A short list to walk through against a real PDF before publishing. Update version in pyproject.toml first.

  • extract_text on a small PDF returns text
  • extract_text on a 1000+ page PDF chunks correctly (no MCP "response too large" errors)
  • extract_tables finds tables in a financial-report-style PDF
  • pdf_to_markdown writes to disk by default and the inline escape hatch (inline=True) returns full markdown
  • markdown_to_pdf converts a real .md → PDF via the auto-detected engine (run with pdf_engine=None and check the engine_used field in the response)
  • extract_form_data + fill_form_pdf round-trip on an interactive form
  • add_sticky_notes, add_highlights, add_stamps all produce viewable annotations in Acrobat
  • Path traversal blocked: passing ../../etc/passwd returns a sanitized error
  • Page count limit blocked: a >1000-page PDF returns a sanitized error
  • Error messages don't leak /home/$USER/ paths (the sanitize_error_message helper handles this)

Publishing pipeline

# 1. Bump version in pyproject.toml (date-based or semver — see global rules)

# 2. Sync uv.lock — easy to forget; the lockfile and pyproject.toml versions
#    must agree or the published wheel and sdist disagree
uv lock

# 3. Clean dist/ — uv publish uploads everything in dist/, so stale files
#    from previous releases cause duplicate-upload errors
rm -rf dist/

# 4. Build
uv build

# 5. Pre-publish PII audit — see ~/.claude/rules/python.md for the
#    full grep recipe. The unpacked-sdist check is non-negotiable.
mkdir -p /tmp/sdist-audit && tar -xzf dist/*.tar.gz -C /tmp/sdist-audit
grep -rnEi 'real-domain|10\.[0-9]+\.|192\.168\.|/home/' /tmp/sdist-audit/

# 6. Validate metadata
uv run twine check dist/*

# 7. Upload (uv publish doesn't read ~/.pypirc — twine does)
uv run twine upload dist/*

# 8. Verify the version is live
curl -s -o /dev/null -w "HTTP %{http_code}\n" \
    https://pypi.org/project/mcp-pdf/$(grep ^version pyproject.toml | cut -d'"' -f2)/

Once published, push tags + commits to both remotes:

git push new-origin main
git push origin main   # gitea mirror

Common gotchas

"Module not found" after a git pull

Run uv sync --all-extras again — new optional dependencies don't auto-install.

MCP server connects but tools don't appear

The Claude Code session caches the tool list at MCP-server-connect time. After adding a new tool, run /mcp and reconnect.

markdown_to_pdf errors with mktexfmt: Did not find entry for byfmt=xelatex

The host's TeX install is missing format files. Either run sudo fmtutil-sys --all to regenerate them, or sidestep by passing pdf_engine="weasyprint" (after pip install weasyprint) or pdf_engine="tectonic".

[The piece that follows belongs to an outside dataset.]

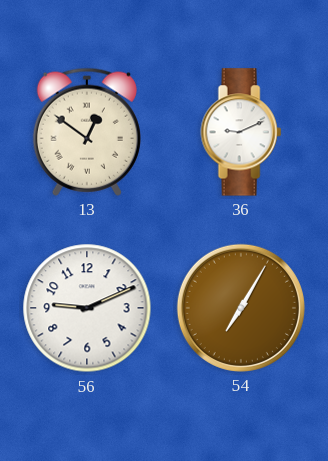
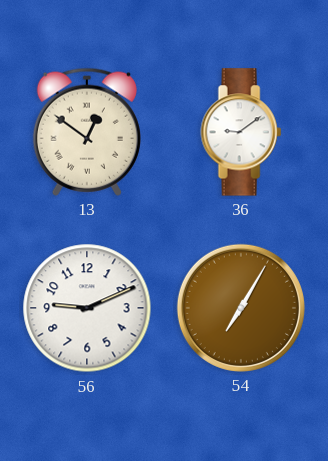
36: 9:11 -> 9:09
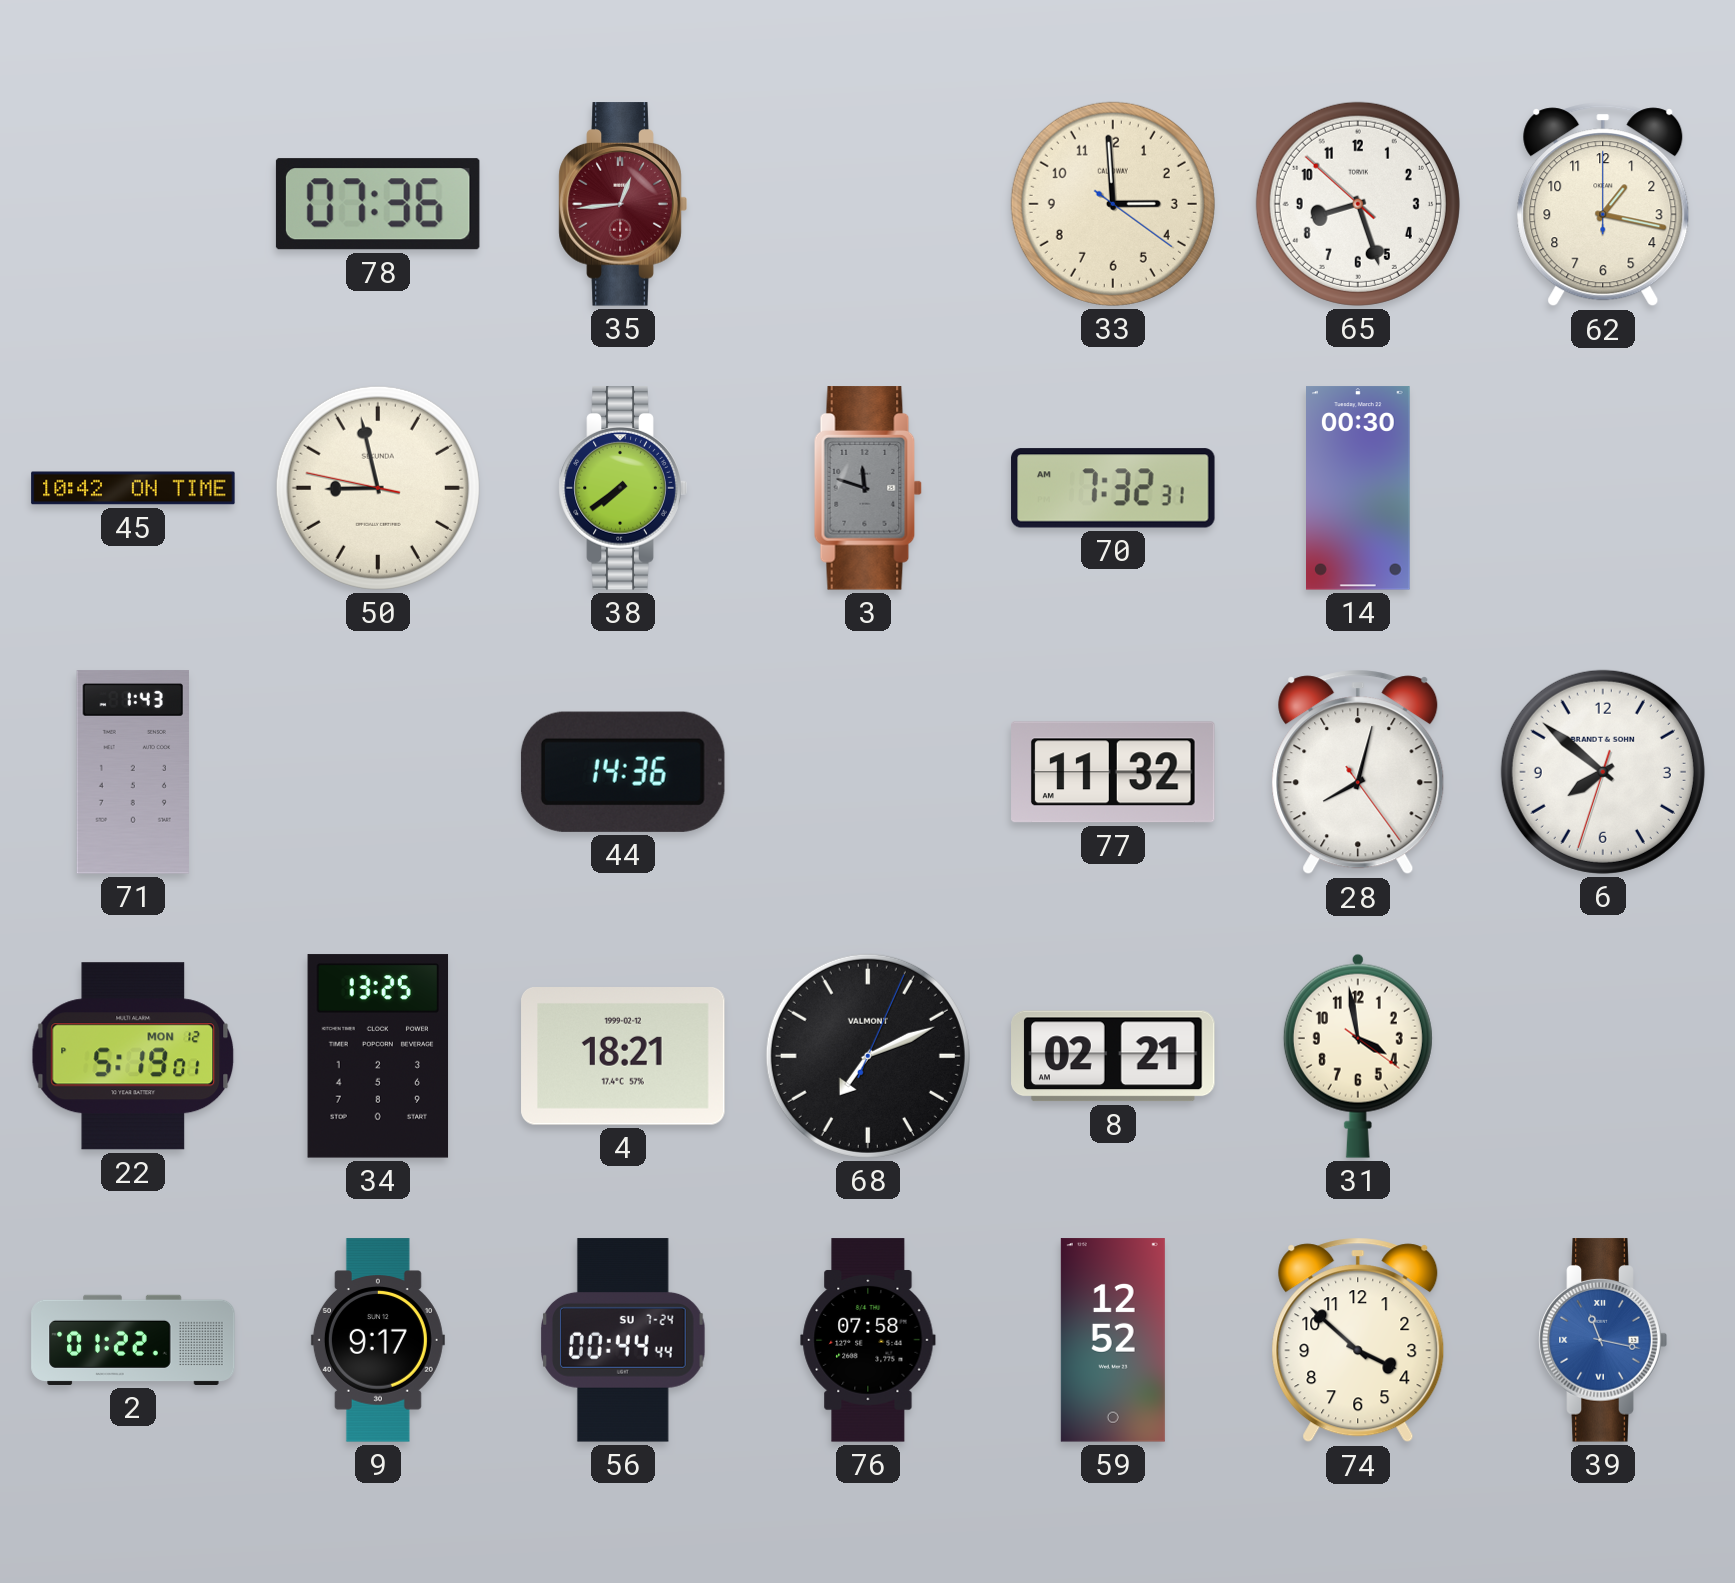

Tests fail with 'FunctionTool' object is not callable

Tests under tests/test_server.py call the @mcp_tool-decorated methods directly, but @mcp_tool wraps them. Call the methods via the mixin instance instead — see tests/test_mixin_architecture.py for the working pattern.

uv publish succeeds but PyPI shows old version

PyPI's package-level JSON cache (/pypi/<pkg>/json) lags by a minute or two. The version-specific URL (/pypi/<pkg>/<ver>/) updates immediately — use that for verification.